The end of the world probably comes along every 100 years. In the lead up to Y2K I was warned very seriously by believers. One guy explained exactly why planes would fall out of the sky at the stroke of midnight. I didn’t do the follow up research but I’m pretty sure he was wrong. However, there is something exhilarating about apocalypse myths. It’s something we can all do together.
Cataclysms happen throughout the Bible. Even though it’s their own God sending plagues and floods, they take comfort from the belief in some master plan. And they like to think that if they survive, they’re one of God’s chosen people. Even though our media is very secular today the constant mention of the Mayan end times sounds like a long echo of outdated superstitions. Didn’t the Information Age come after the Age of Reason?
If all religions petered out it would not be the end for the human sense of cosmic significance. The faculty of wonder is irresistible; people have always looked for some kind of significant design, whether it be in atoms or solar systems or internal modes of being.
Many religions are closely related to astrology, as it was one of the earliest approaches to cosmic significance.

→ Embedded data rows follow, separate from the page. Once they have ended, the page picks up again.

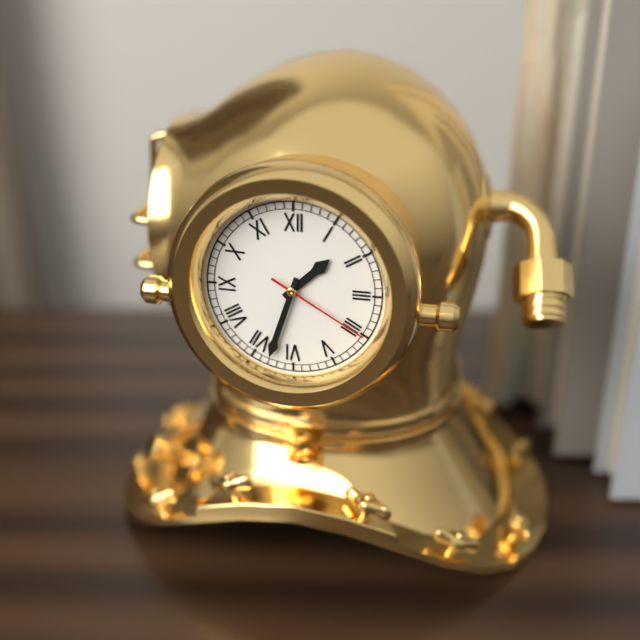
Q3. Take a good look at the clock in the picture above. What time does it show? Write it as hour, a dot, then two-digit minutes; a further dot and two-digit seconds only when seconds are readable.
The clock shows 1.33.20
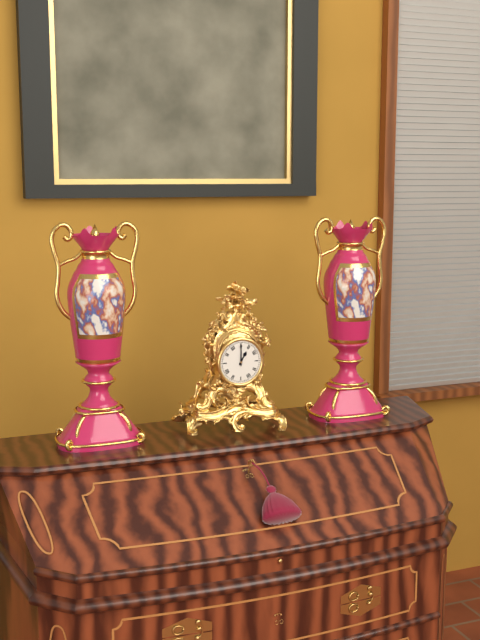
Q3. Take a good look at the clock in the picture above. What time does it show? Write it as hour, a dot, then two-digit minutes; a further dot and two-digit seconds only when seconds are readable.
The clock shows 1.00
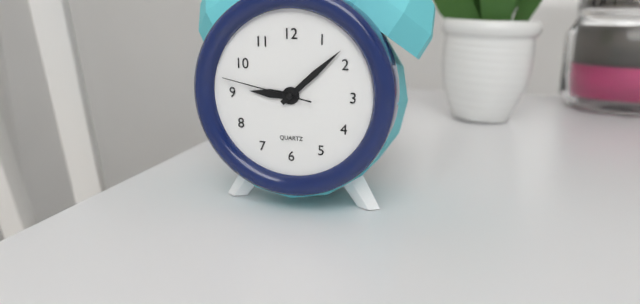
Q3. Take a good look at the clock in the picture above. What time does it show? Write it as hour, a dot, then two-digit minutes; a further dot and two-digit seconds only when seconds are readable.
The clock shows 9.08.47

The idea that the alignment of bodies in the universe creates a harmony or disharmony seems like it could make sense. If you look at string theory or the morphogenetic field the right alignment and fluctuation of the universal system would have an effect over the whole system. But of course astrology has been written off as a pseudo-science by the popular media.

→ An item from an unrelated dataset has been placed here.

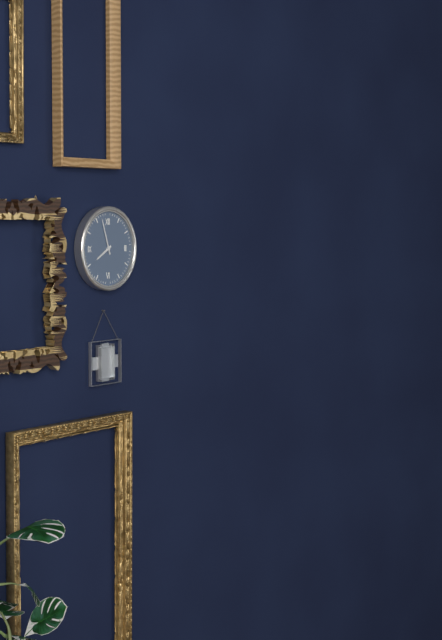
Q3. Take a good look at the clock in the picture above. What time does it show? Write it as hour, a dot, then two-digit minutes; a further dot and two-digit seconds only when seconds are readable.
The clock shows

The alignment of objects in space could have some sort of effect on me at my birth, but so would the alignment of furniture in the delivery room. And it’s hard to believe that the position of Saturn had more of an effect on my personality than the socio-economic bracket I was born into by chance (from my perspective as a new human). In fact, the politics of the country I was born into probably had a huge effect, as did the climate, the medical system, how well I was taught at home and at school, and so on ad nauseum.

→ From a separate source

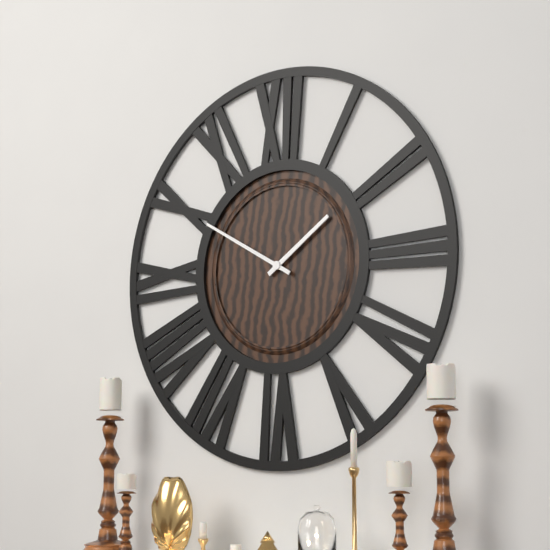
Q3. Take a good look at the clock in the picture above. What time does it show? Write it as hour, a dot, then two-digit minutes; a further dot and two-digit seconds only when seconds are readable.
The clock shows 1.50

It’s really hard to gauge the cosmic significance of distant events. I’ve found no way to quantify cosmic significance so far. It’s much easier to find cause and effect relationships in microcosmic scales. Because the causality of our daily lives is so obvious it’s easy to think of things materially and measurably. But still we keep talking about the Mayan end of history. And if you open any newspaper you’ll find a horoscope.
The End of History is right now and it’s real. Believe that.